● **SELECTED PASSAGE**
• • • • • • •

As much as they can enlighten, microarray analyses also overwhelm—drowning researchers with data on hundreds, sometimes thousands, of genes that potentially contribute to a given disease. Newer approaches that emphasize functional networks instead of individual genes have surfaced, and a paper in the September 22 Neuron shows how these methods, in combination with mouse and human gene expression analyses, convincingly link the Wnt signaling pathway to frontotemporal dementia (FTD) caused by progranulin (GRN) haploinsufficiency. Using systems biology, researchers led by Daniel Geschwind at the University of California, Los Angeles, found that GRN-deficient cells express higher levels of genes that typically activate Wnt signaling and lower amounts of genes that dampen this pathway. The work “provides the impetus for further in-depth exploration of Wnt signaling in FTD, and suggests the potential use of Wnt agonists to assuage the neurodegenerative phenotype of [FTD caused by GRN mutations],” the authors write. Some of this work was presented at the 2010 Society for Neuroscience annual meeting in San Diego (see ARF related conference story).

• • • • • • •

Could you continue the news piece about Wnt signaling and progranulin-linked frontotemporal dementia, picking up after its final sentence?

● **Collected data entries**

• • • • • • •

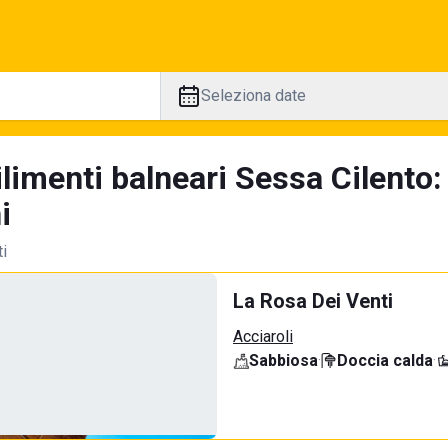
Seleziona date
ilimenti balneari Sessa Cilento
i
ti
La Rosa Dei Venti
Acciaroli
Sabbiosa
·
Doccia calda
·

• • • • • • •

● **EXERCISE OUTPUT**
UCLA biostatisticians developed a method that simplifies messy microarray data by arranging genes into functional networks based on their expression patterns in specific tissues (Zhang and Horvath, 2005). Geschwind’s lab used this approach, called weighted gene coexpression network analysis (WGCNA), to identify genes and gene networks that may contribute to normal aging and to AD (see ARF related news story on Miller et al., 2008), as well as to determine how the pathways converge across mice and people (Miller at al., 2010).

In the present study, first author Ezra Rosen and colleagues turned their attention toward FTD, in particular, the 5 to 10 percent of cases due to GRN mutations that cause haploinsufficiency. To get a handle on the pathways that mediate the effects of GRN deficiency, the researchers generated an in-vitro model using short-hairpin RNAs (shRNAs) to reduce GRN expression in primary human neural stem cells. GRN transcript levels dropped 60-74 percent in the knockdown cells, comparable to what is seen in FTD patients. Standard microarray analysis revealed a slew of cell cycle and ubiquitination genes that were enriched in GRN-deficient cells. Consistent with neurodegeneration being the ultimate consequence of GRN insufficiency in people, GRN-inhibited cell cultures also showed more pyknotic, or shrunken nuclei, stronger immunostaining for activated caspase 3, and fewer surviving cells relative to cultures treated with scrambled control shRNA.

To refine and organize the 153 genes associated with GRN loss in the human neuronal stem cell model, the researchers used a gene ontology bioinformatics tool called DAVID. The cell death and apoptosis category came up strong, confirming the cell culture data. Notably, many of the differentially expressed genes, i.e., CD24, WNT1, SFRP1, NKD2, and the Wnt receptor FZD2, are members of the Wnt signaling cascade, with activators of the pathway (WNT1, APC2, FZD2) upregulated and inhibitors (GSK3B, SFRP1, NKD2, CER1) downregulated in GRN-inactivated cells. The scientists confirmed these genes using quantitative RT-PCR and a reporter system that measures Wnt activity.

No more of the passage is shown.